Very cool! The effect on page layout sounds like it would be pretty similar to Oracle's hybrid columnar compression[1], but they claim average compression ratio is more like 10:1. Any idea what would make so much of a difference?
One guess from a super quick scan can be that we use type-specific compression algorithms. So if your table has one column of timestamps, another of floats, another int, another string, the database employs different compression algorithms (typically best-in-class) based on the column type.
Quick scan of the Oracle paper couldn't find specifics, other than something like this:
"Warehouse Compression provides two levels of compression: LOW and HIGH. Warehouse Compression HIGH typically provides a 10x reduction in storage, while Warehouse Compression LOW typically provides a 6x reduction"
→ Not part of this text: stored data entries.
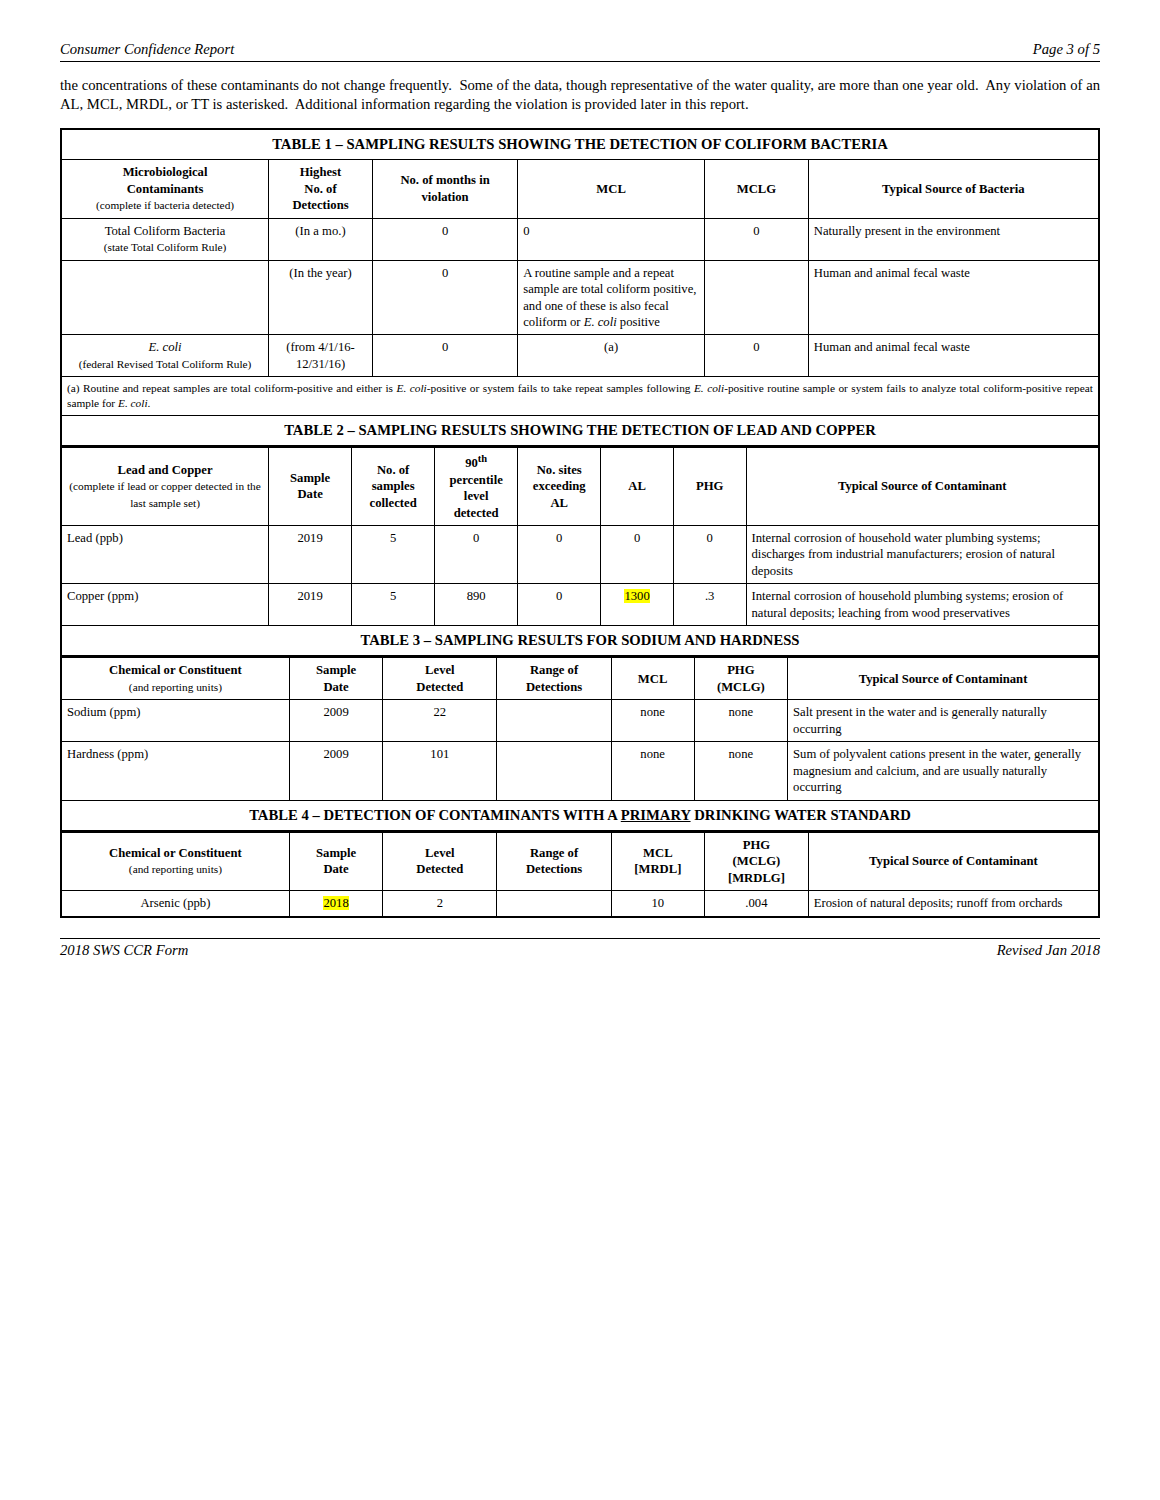Consumer Confidence Report Page 3 of 5
the concentrations of these contaminants do not change frequently. Some of the data, though representative of the water quality, are more than one year old. Any violation of an AL, MCL, MRDL, or TT is asterisked. Additional information regarding the violation is provided later in this report.
| TABLE 1 – SAMPLING RESULTS SHOWING THE DETECTION OF COLIFORM BACTERIA |
| Microbiological Contaminants (complete if bacteria detected) | Highest No. of Detections | No. of months in violation | MCL | MCLG | Typical Source of Bacteria |
| Total Coliform Bacteria (state Total Coliform Rule) | (In a mo.) | 0 | 0 | 0 | Naturally present in the environment |
| | (In the year) | 0 | A routine sample and a repeat sample are total coliform positive, and one of these is also fecal coliform or E. coli positive | | Human and animal fecal waste |
| E. coli (federal Revised Total Coliform Rule) | (from 4/1/16-12/31/16) | 0 | (a) | 0 | Human and animal fecal waste |
| (a) Routine and repeat samples are total coliform-positive and either is E. coli -positive or system fails to take repeat samples following E. coli -positive routine sample or system fails to analyze total coliform-positive repeat sample for E. coli . |
| TABLE 2 – SAMPLING RESULTS SHOWING THE DETECTION OF LEAD AND COPPER |
| Lead and Copper (complete if lead or copper detected in the last sample set) | Sample Date | No. of samples collected | 90 th percentile level detected | No. sites exceeding AL | AL | PHG | Typical Source of Contaminant |
| --- | --- | --- | --- | --- | --- | --- | --- |
| Lead (ppb) | 2019 | 5 | 0 | 0 | 0 | 0 | Internal corrosion of household water plumbing systems; discharges from industrial manufacturers; erosion of natural deposits |
| Copper (ppm) | 2019 | 5 | 890 | 0 | 1300 | .3 | Internal corrosion of household plumbing systems; erosion of natural deposits; leaching from wood preservatives |
| TABLE 3 – SAMPLING RESULTS FOR SODIUM AND HARDNESS |
| Chemical or Constituent (and reporting units) | Sample Date | Level Detected | Range of Detections | MCL | PHG (MCLG) | Typical Source of Contaminant |
| --- | --- | --- | --- | --- | --- | --- |
| Sodium (ppm) | 2009 | 22 | | none | none | Salt present in the water and is generally naturally occurring |
| Hardness (ppm) | 2009 | 101 | | none | none | Sum of polyvalent cations present in the water, generally magnesium and calcium, and are usually naturally occurring |
| TABLE 4 – DETECTION OF CONTAMINANTS WITH A PRIMARY DRINKING WATER STANDARD |
| Chemical or Constituent (and reporting units) | Sample Date | Level Detected | Range of Detections | MCL [MRDL] | PHG (MCLG) [MRDLG] | Typical Source of Contaminant |
| --- | --- | --- | --- | --- | --- | --- |
| Arsenic (ppb) | 2018 | 2 | | 10 | .004 | Erosion of natural deposits; runoff from orchards |
2018 SWS CCR Form Revised Jan 2018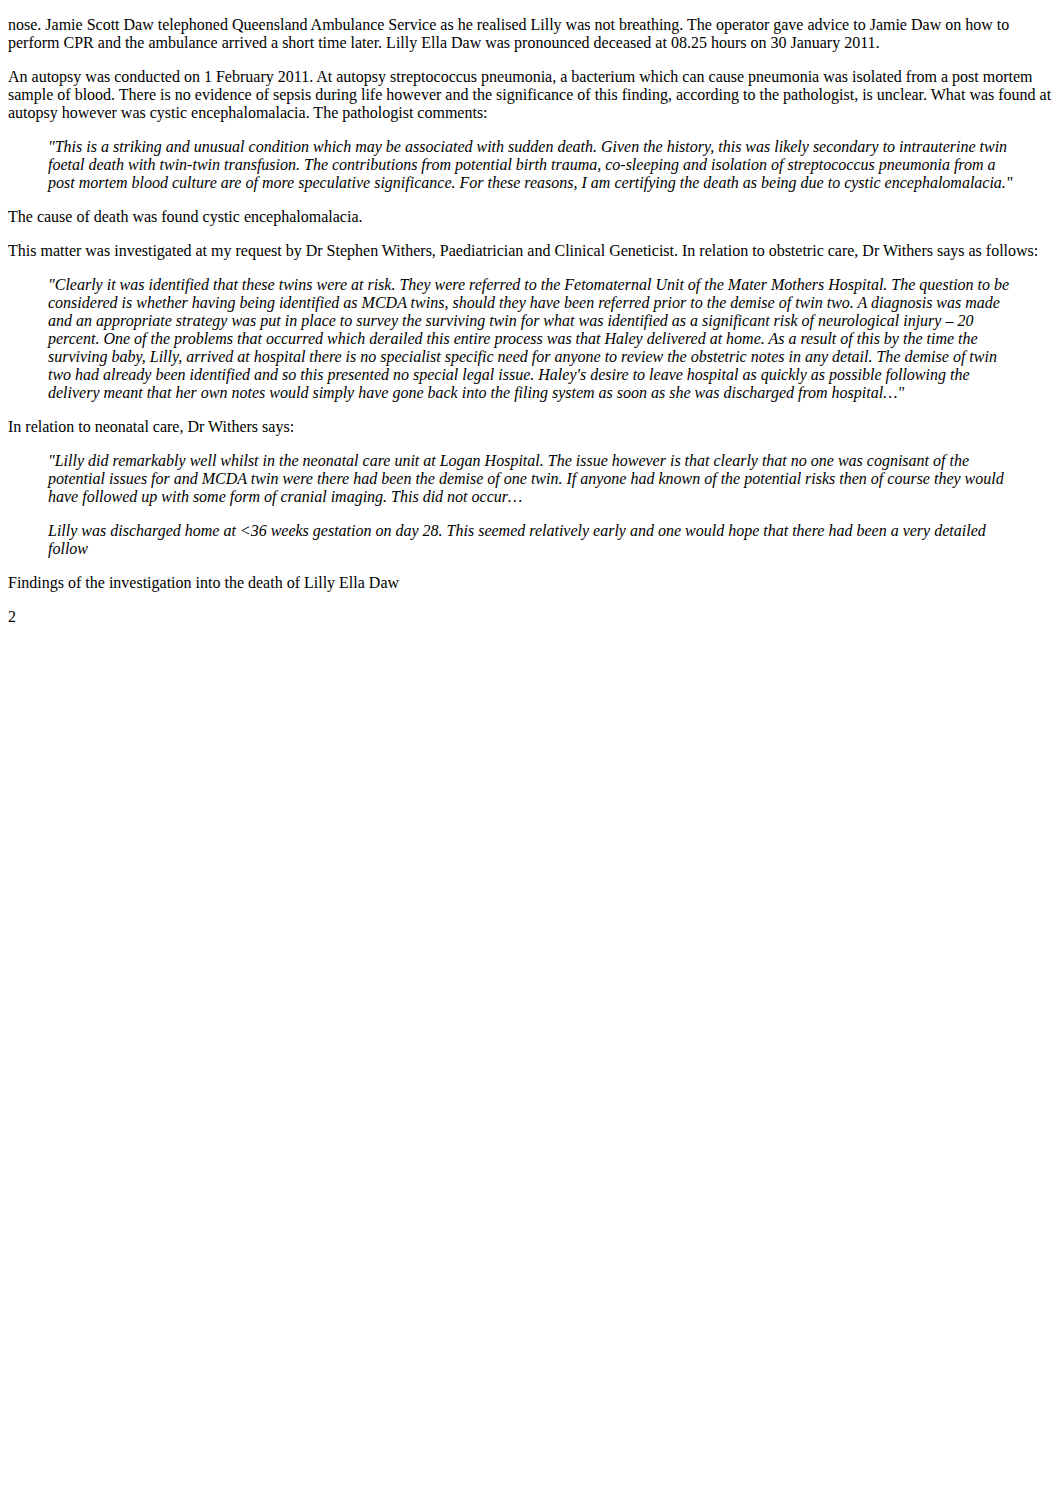nose. Jamie Scott Daw telephoned Queensland Ambulance Service as he realised Lilly was not breathing. The operator gave advice to Jamie Daw on how to perform CPR and the ambulance arrived a short time later. Lilly Ella Daw was pronounced deceased at 08.25 hours on 30 January 2011.
An autopsy was conducted on 1 February 2011. At autopsy streptococcus pneumonia, a bacterium which can cause pneumonia was isolated from a post mortem sample of blood. There is no evidence of sepsis during life however and the significance of this finding, according to the pathologist, is unclear. What was found at autopsy however was cystic encephalomalacia. The pathologist comments:
"This is a striking and unusual condition which may be associated with sudden death. Given the history, this was likely secondary to intrauterine twin foetal death with twin-twin transfusion. The contributions from potential birth trauma, co-sleeping and isolation of streptococcus pneumonia from a post mortem blood culture are of more speculative significance. For these reasons, I am certifying the death as being due to cystic encephalomalacia."
The cause of death was found cystic encephalomalacia.
This matter was investigated at my request by Dr Stephen Withers, Paediatrician and Clinical Geneticist. In relation to obstetric care, Dr Withers says as follows:
"Clearly it was identified that these twins were at risk. They were referred to the Fetomaternal Unit of the Mater Mothers Hospital. The question to be considered is whether having being identified as MCDA twins, should they have been referred prior to the demise of twin two. A diagnosis was made and an appropriate strategy was put in place to survey the surviving twin for what was identified as a significant risk of neurological injury – 20 percent. One of the problems that occurred which derailed this entire process was that Haley delivered at home. As a result of this by the time the surviving baby, Lilly, arrived at hospital there is no specialist specific need for anyone to review the obstetric notes in any detail. The demise of twin two had already been identified and so this presented no special legal issue. Haley's desire to leave hospital as quickly as possible following the delivery meant that her own notes would simply have gone back into the filing system as soon as she was discharged from hospital…"
In relation to neonatal care, Dr Withers says:
"Lilly did remarkably well whilst in the neonatal care unit at Logan Hospital. The issue however is that clearly that no one was cognisant of the potential issues for and MCDA twin were there had been the demise of one twin. If anyone had known of the potential risks then of course they would have followed up with some form of cranial imaging. This did not occur…
Lilly was discharged home at <36 weeks gestation on day 28. This seemed relatively early and one would hope that there had been a very detailed follow
Findings of the investigation into the death of Lilly Ella Daw
2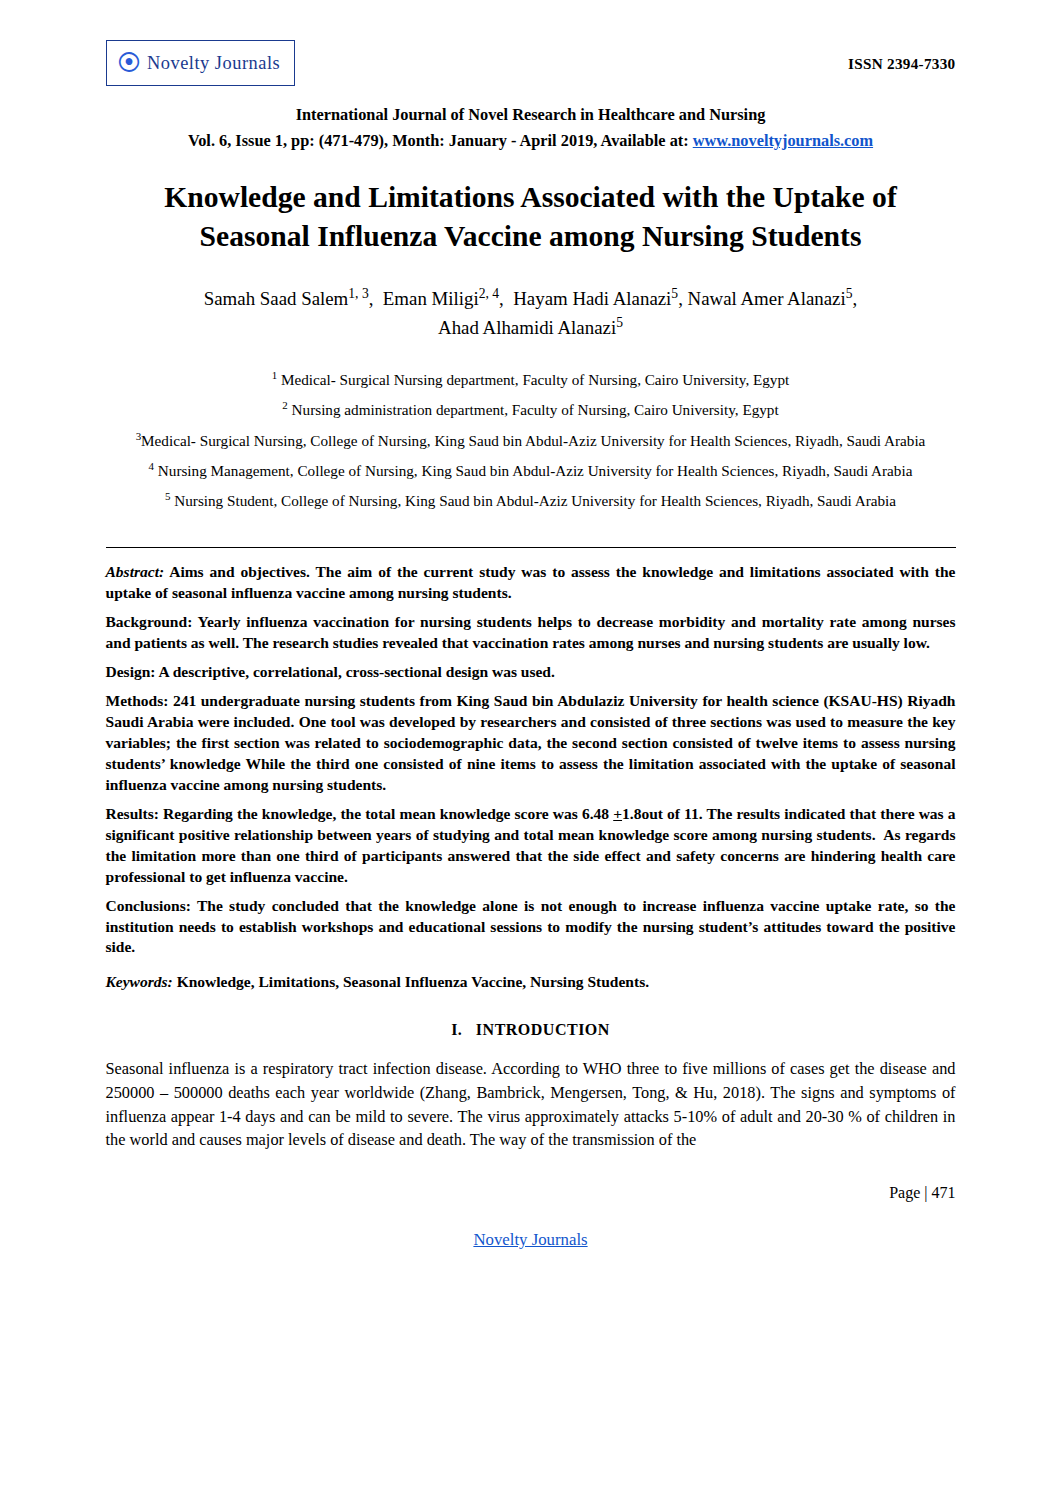⦿Novelty Journals
ISSN 2394-7330
International Journal of Novel Research in Healthcare and Nursing
Vol. 6, Issue 1, pp: (471-479), Month: January - April 2019, Available at: www.noveltyjournals.com
Knowledge and Limitations Associated with the Uptake of Seasonal Influenza Vaccine among Nursing Students
Samah Saad Salem1, 3, Eman Miligi2, 4, Hayam Hadi Alanazi5, Nawal Amer Alanazi5,
Ahad Alhamidi Alanazi5
1 Medical- Surgical Nursing department, Faculty of Nursing, Cairo University, Egypt
2 Nursing administration department, Faculty of Nursing, Cairo University, Egypt
3Medical- Surgical Nursing, College of Nursing, King Saud bin Abdul-Aziz University for Health Sciences, Riyadh, Saudi Arabia
4 Nursing Management, College of Nursing, King Saud bin Abdul-Aziz University for Health Sciences, Riyadh, Saudi Arabia
5 Nursing Student, College of Nursing, King Saud bin Abdul-Aziz University for Health Sciences, Riyadh, Saudi Arabia
Abstract: Aims and objectives. The aim of the current study was to assess the knowledge and limitations associated with the uptake of seasonal influenza vaccine among nursing students.
Background: Yearly influenza vaccination for nursing students helps to decrease morbidity and mortality rate among nurses and patients as well. The research studies revealed that vaccination rates among nurses and nursing students are usually low.
Design: A descriptive, correlational, cross-sectional design was used.
Methods: 241 undergraduate nursing students from King Saud bin Abdulaziz University for health science (KSAU-HS) Riyadh Saudi Arabia were included. One tool was developed by researchers and consisted of three sections was used to measure the key variables; the first section was related to sociodemographic data, the second section consisted of twelve items to assess nursing students’ knowledge While the third one consisted of nine items to assess the limitation associated with the uptake of seasonal influenza vaccine among nursing students.
Results: Regarding the knowledge, the total mean knowledge score was 6.48 +1.8out of 11. The results indicated that there was a significant positive relationship between years of studying and total mean knowledge score among nursing students. As regards the limitation more than one third of participants answered that the side effect and safety concerns are hindering health care professional to get influenza vaccine.
Conclusions: The study concluded that the knowledge alone is not enough to increase influenza vaccine uptake rate, so the institution needs to establish workshops and educational sessions to modify the nursing student’s attitudes toward the positive side.
Keywords: Knowledge, Limitations, Seasonal Influenza Vaccine, Nursing Students.
I. INTRODUCTION
Seasonal influenza is a respiratory tract infection disease. According to WHO three to five millions of cases get the disease and 250000 – 500000 deaths each year worldwide (Zhang, Bambrick, Mengersen, Tong, & Hu, 2018). The signs and symptoms of influenza appear 1-4 days and can be mild to severe. The virus approximately attacks 5-10% of adult and 20-30 % of children in the world and causes major levels of disease and death. The way of the transmission of the
Page | 471
Novelty Journals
That would at least suggest that they aren't doing anything type-specific like we are.
It may also be that we're operating in a slightly more delayed fashion (partially based on chunk boundaries), so we can organize across a lot larger range. For example, if you choose to segment by a device_id, it might scan 1M rows to assemble blocks/segments of device_ids, with each device_id having 1000 records to compress in a "mini column".
This also leads to significant query performance settings if you common filter by device_id, for example. Which are super common in time-series workloads for IT monitoring / devops / IOT / etc.
Quick scan of the Oracle paper couldn't find specifics, other than something like this:
"Warehouse Compression provides two levels of compression: LOW and HIGH. Warehouse Compression HIGH typically provides a 10x reduction in storage, while Warehouse Compression LOW typically provides a 6x reduction"
That would at least suggest that they aren't doing anything type-specific like we are.